Ferrero démarre le vrac au Monoprix Croisé-Laroche. - © Ferrero
Ferrero démarre le vrac au Monoprix Croisé-Laroche. - © Ferrero

La marque Ferrero fait par exemple dans ce point de vente ses premiers pas avec le vrac. Elle y propose des bouchées individuelles de Kinder Bueno Mini et Kinder Chocolat Mini pour du pick & mix. « Avec ce projet, notre objectif est de répondre aux nouvelles attentes des consommateurs qui sont de plus en plus nombreux à s’intéresser à ces nouvelles pratiques d’achat en magasin, estime Loic Lallier, directeur trade marketing Ferrero en France. Le vrac leur permet de choisir la quantité souhaitée de leurs produits préférés et de varier les plaisirs, tout en préservant la qualité du produit qui reste un indispensable pour le consommateur. » 

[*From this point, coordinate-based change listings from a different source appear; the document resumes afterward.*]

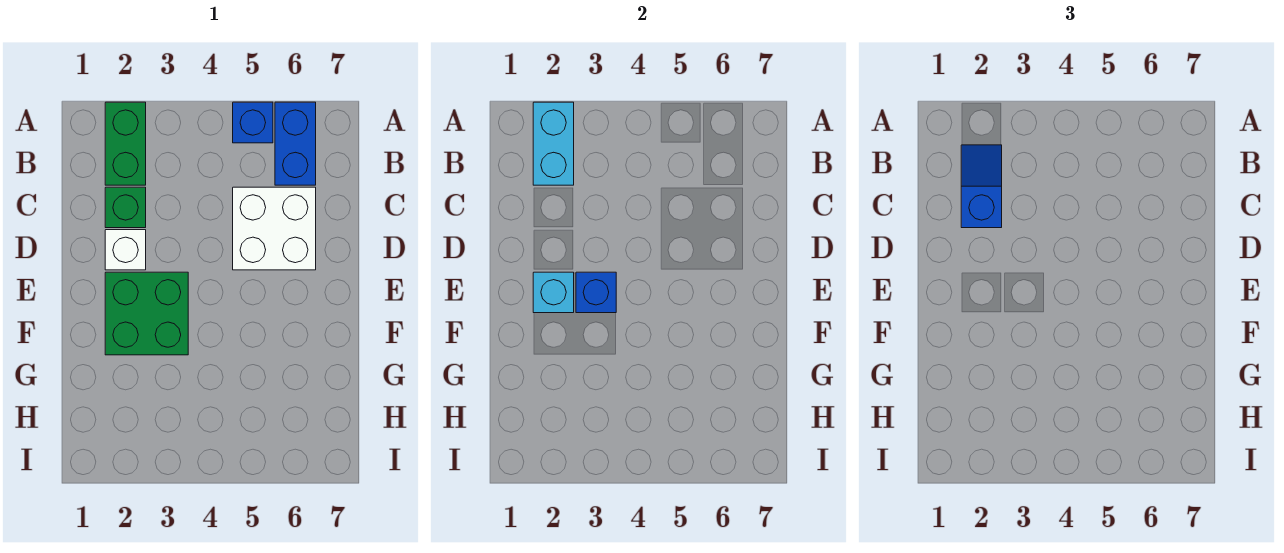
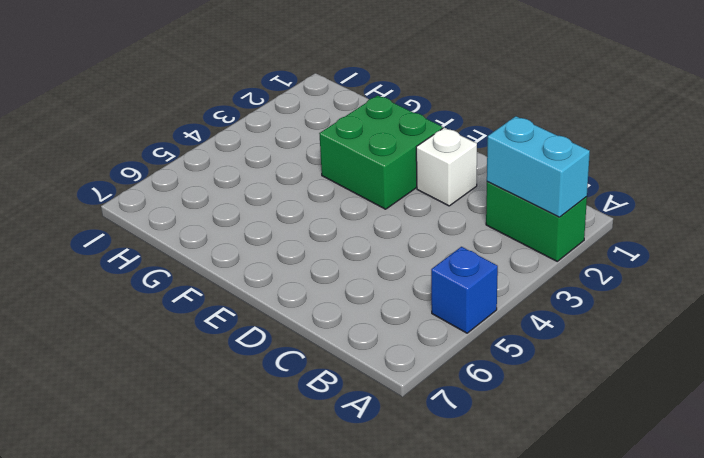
none -> blue brick A6:B6 level 1
none -> green brick C2 level 1

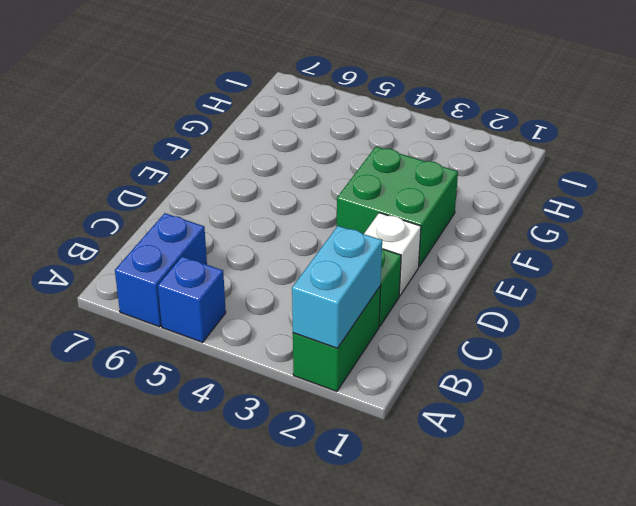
none -> white brick C5:D6 level 1
none -> cyan brick E2 level 2

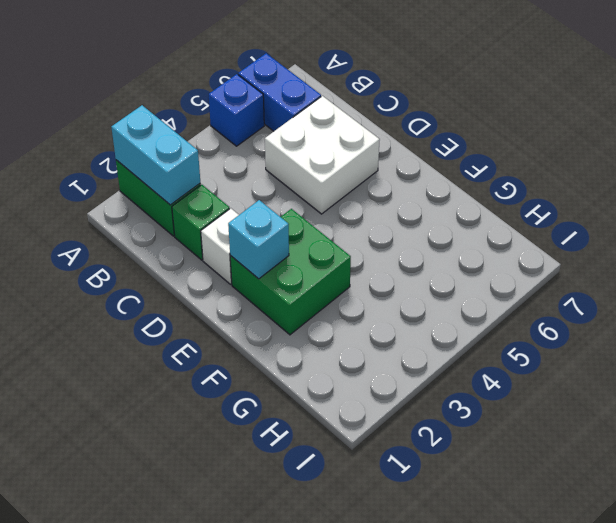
none -> blue brick E3 level 2
none -> blue slope B2:C2 level 3 top C

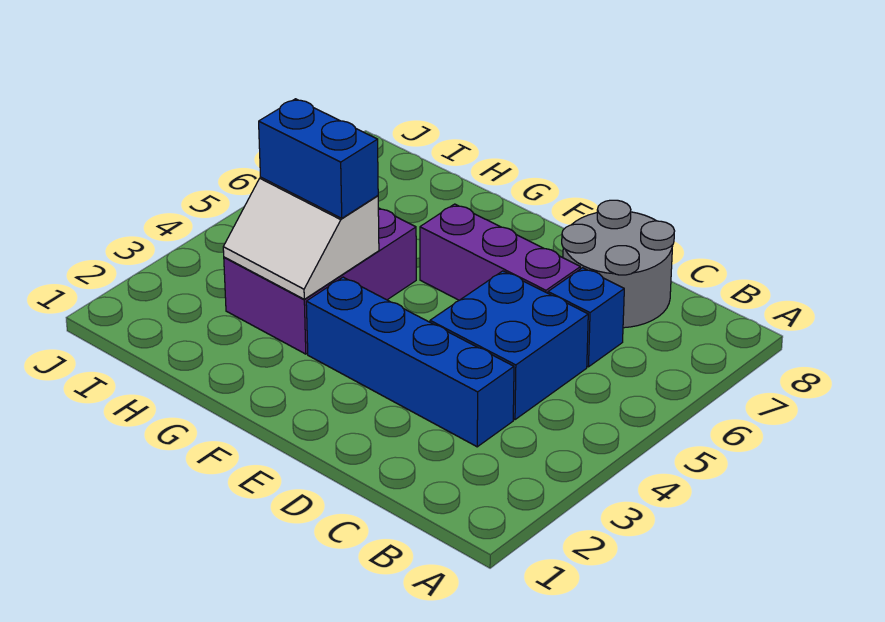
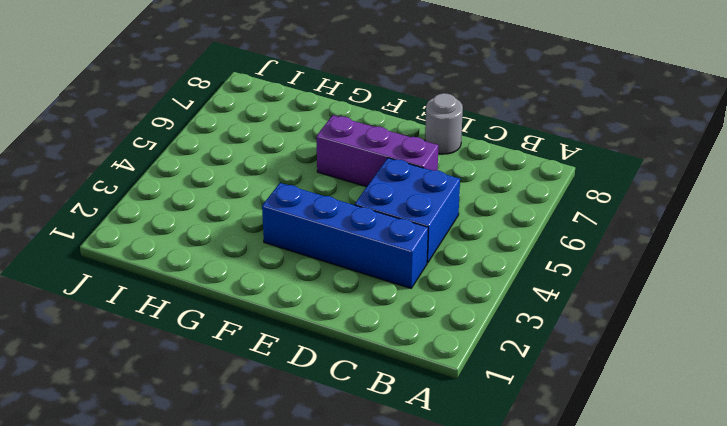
grey round brick D8 level 1 -> grey round brick C7:D8 level 1
none -> blue brick C6 level 1
none -> purple brick G3:H5 level 1

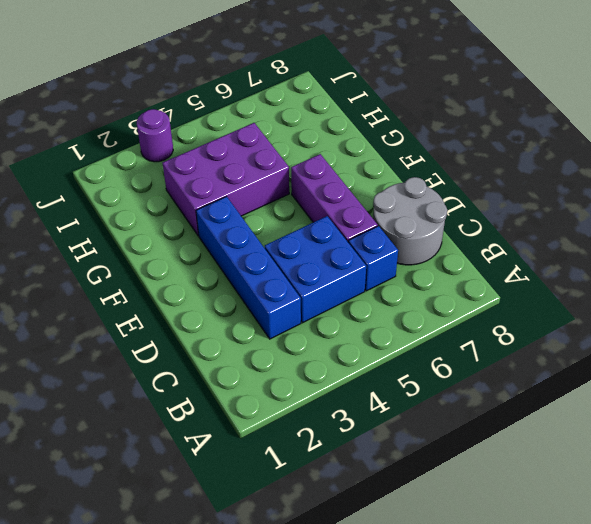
purple round brick J3 level 1 -> none
none -> white slope G3:H4 level 2 top 4
none -> blue brick G4:H4 level 3

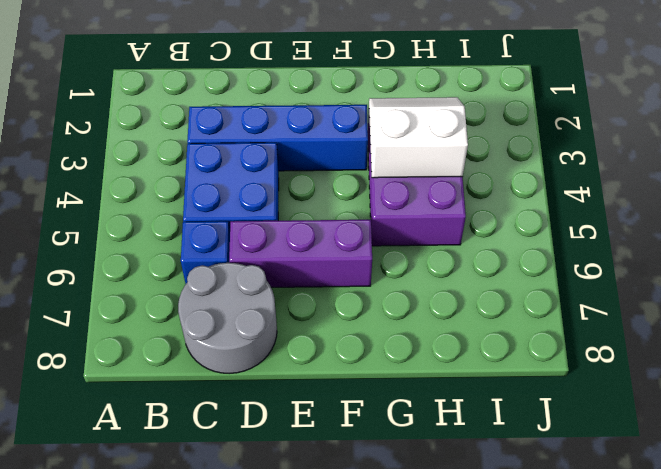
none -> blue brick G4:H4 level 3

Cette volonté de mise en avant du produit se retrouve également avec les stands des métiers trad. Boucherie, poissonnerie, fromagerie, charcuterie… Les produits s’étalent sur plusieurs mètres. A côté des produits classiques, on y retrouve des produits locaux et même des produits co-créés avec les chefs. « Nous ne sommes pas perçus comme un acteur de grande distribution mais comme un sélectionneur d’offres, pointe Jean-Paul Mochet. Nous refusons certains partenariats d’ailleurs que nous n’estimons pas en phase avec nos attentes. »

Une belle vitrine pour les futurs franchisés

La rénovation du Monoprix Croisé-Laroche s’inscrit dans un plan plus large de rénovation de ses magasins, appelé Reboot. L’enseigne est souvent taxée d’être trop parisienne et de délaisser ses points de vente provinciaux. Diane Coliche souligne que « 25 magasins ont été rénovés en 2021 et 25 autres le seront en 2022. Nous avons réussi à avoir un coût de rénovation à Marcq-en-Barœul inférieur à 1000 euros le mètre carré en réutilisant du mobilier. Nous comptons aussi relancer les ouvertures en misant sur la franchise. » Le Monoprix Croisé-Laroche représente une belle vitrine pour les futurs investisseurs.